Diese Ungleichheit beruhe zum Teil auf persönlichen Entscheidungen. Aber es gäbe immer noch strukturelle Rahmenbedingungen, die diese Entscheidungen begünstigen, so das Gutachten. Auch die Bundesregierung sieht in dem sogenannten "Gender Care Gap" einen Indikator für die Gleichstellung von Frauen und Männern.
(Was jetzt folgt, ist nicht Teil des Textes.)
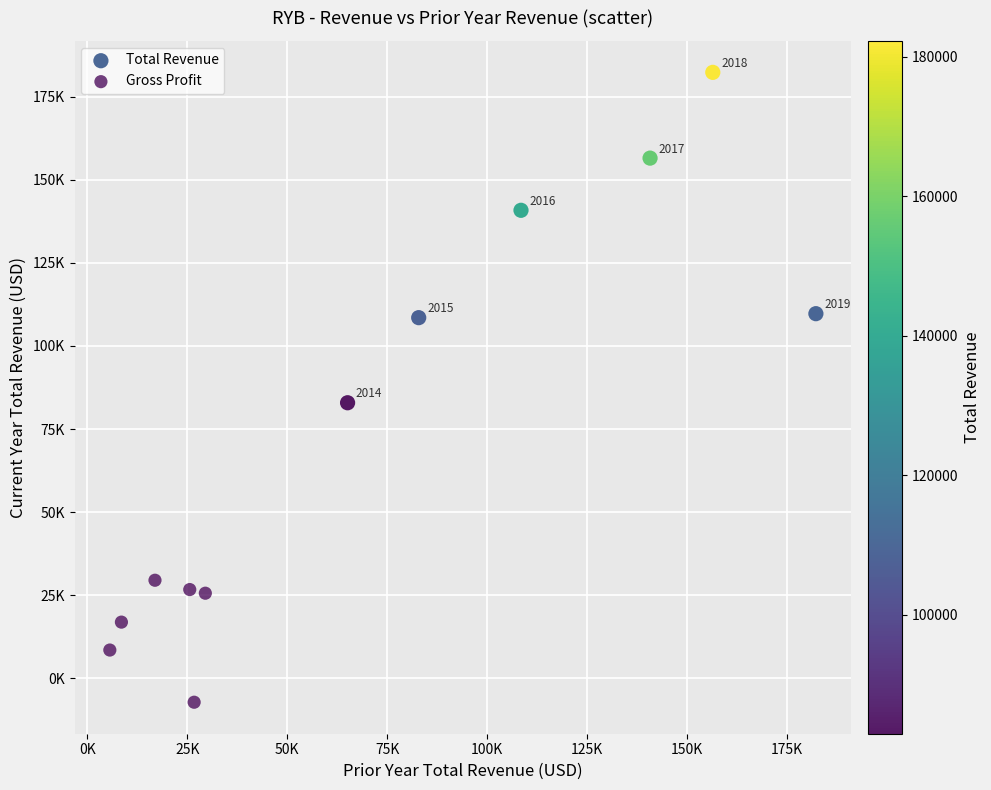

Which series contains the lowest Y value?

Gross Profit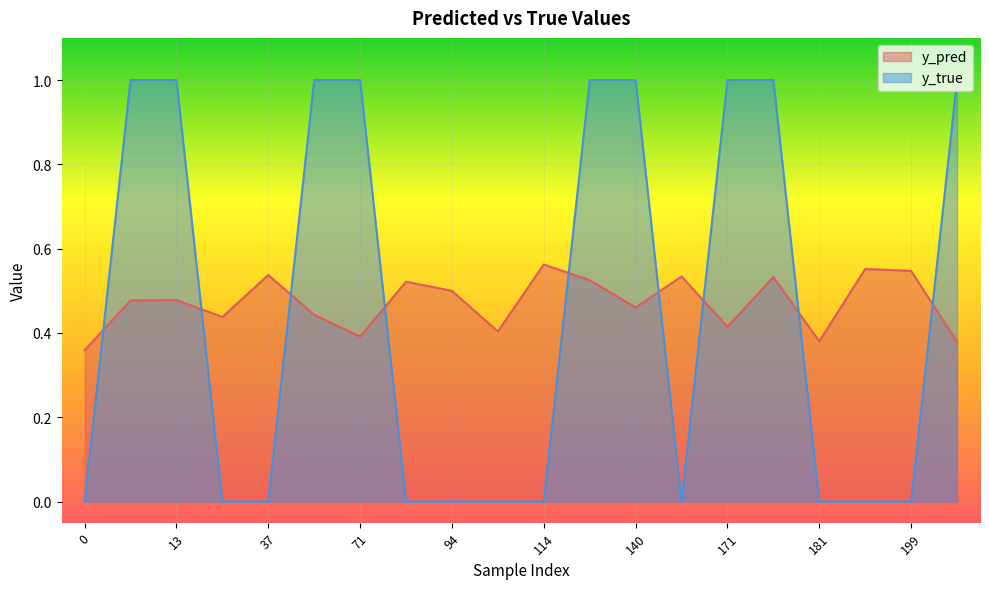

Where do y_pred and y_true first cross each other?

0 and 10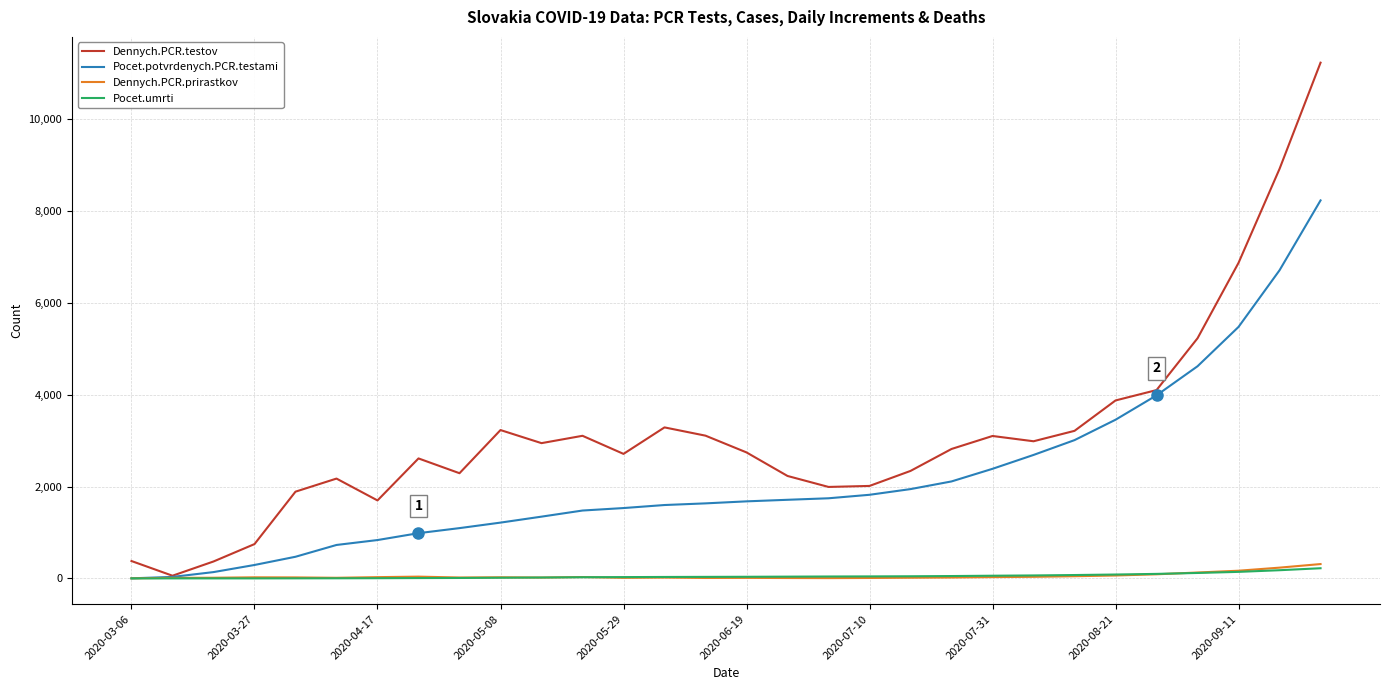

Which series has the largest total across all categories?

Dennych.PCR.testov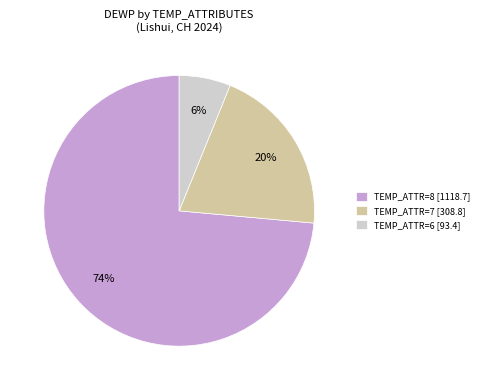

Which category accounts for the majority?

TEMP_ATTR=8 [1118.7]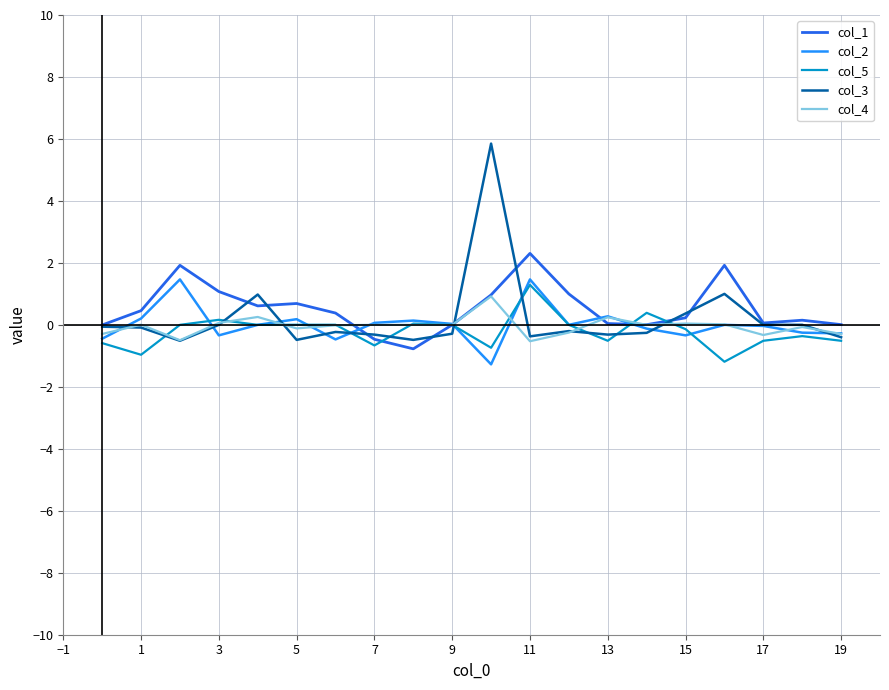

What is the highest value of the col_3 series?

5.8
Maßnahmen der Bundesregierung

In dieser Wahlperiode hat die Bundesregierung grundlegende Weichenstellungen vorgenommen, um die Gleichstellung von Frauen und Männern voranzubringen und mehr Chancen für alle zu eröffnen. Dabei hat die Bundesregierung auch verschiedene Vorhaben umgesetzt, die Gutachter im ersten Gleichstellungsbericht 2011 empfohlen hatten.

Beispielhaft stehen dafür:

  • das Gesetz zur gleichberechtigten Teilhabe von Frauen und Männern an Führungspositionen in der Privatwirtschaft und im öffentlichen Dienst (Frauenquote),
  • das Gesetz zur Förderung der Transparenz von Entgeltstrukturen,
  • die Einführung des allgemeinen gesetzlichen Mindestlohns und die Stärkung der Tarifbindung,
  • das Gesetz zur Einführung des ElterngeldPlus mit Partnerschaftsbonus und einer flexibleren Elternzeit,
  • die Neuregelungen zum Mutterschutz,
  • das Gesetz zur besseren Vereinbarkeit von Pflege, Familie und Beruf sowie die Pflegestärkungsgesetze.

Für die Verwirklichung der Gleichstellung sind aber noch weitere Schritte notwendig. Die Bundesregierung begrüßt daher das Gutachten als wertvolle Analyse, auf dessen Grundlage zukünftige Handlungsoptionen diskutiert werden können.

Die Bundesregierung will auch weiter neue Entfaltungsspielräume für Frauen und Männer schaffen. So soll allen ein Leben mit gesichertem Einkommen, funktionierender Infrastruktur und familiärem und gesellschaftlichem Zusammenhalt ermöglicht werden.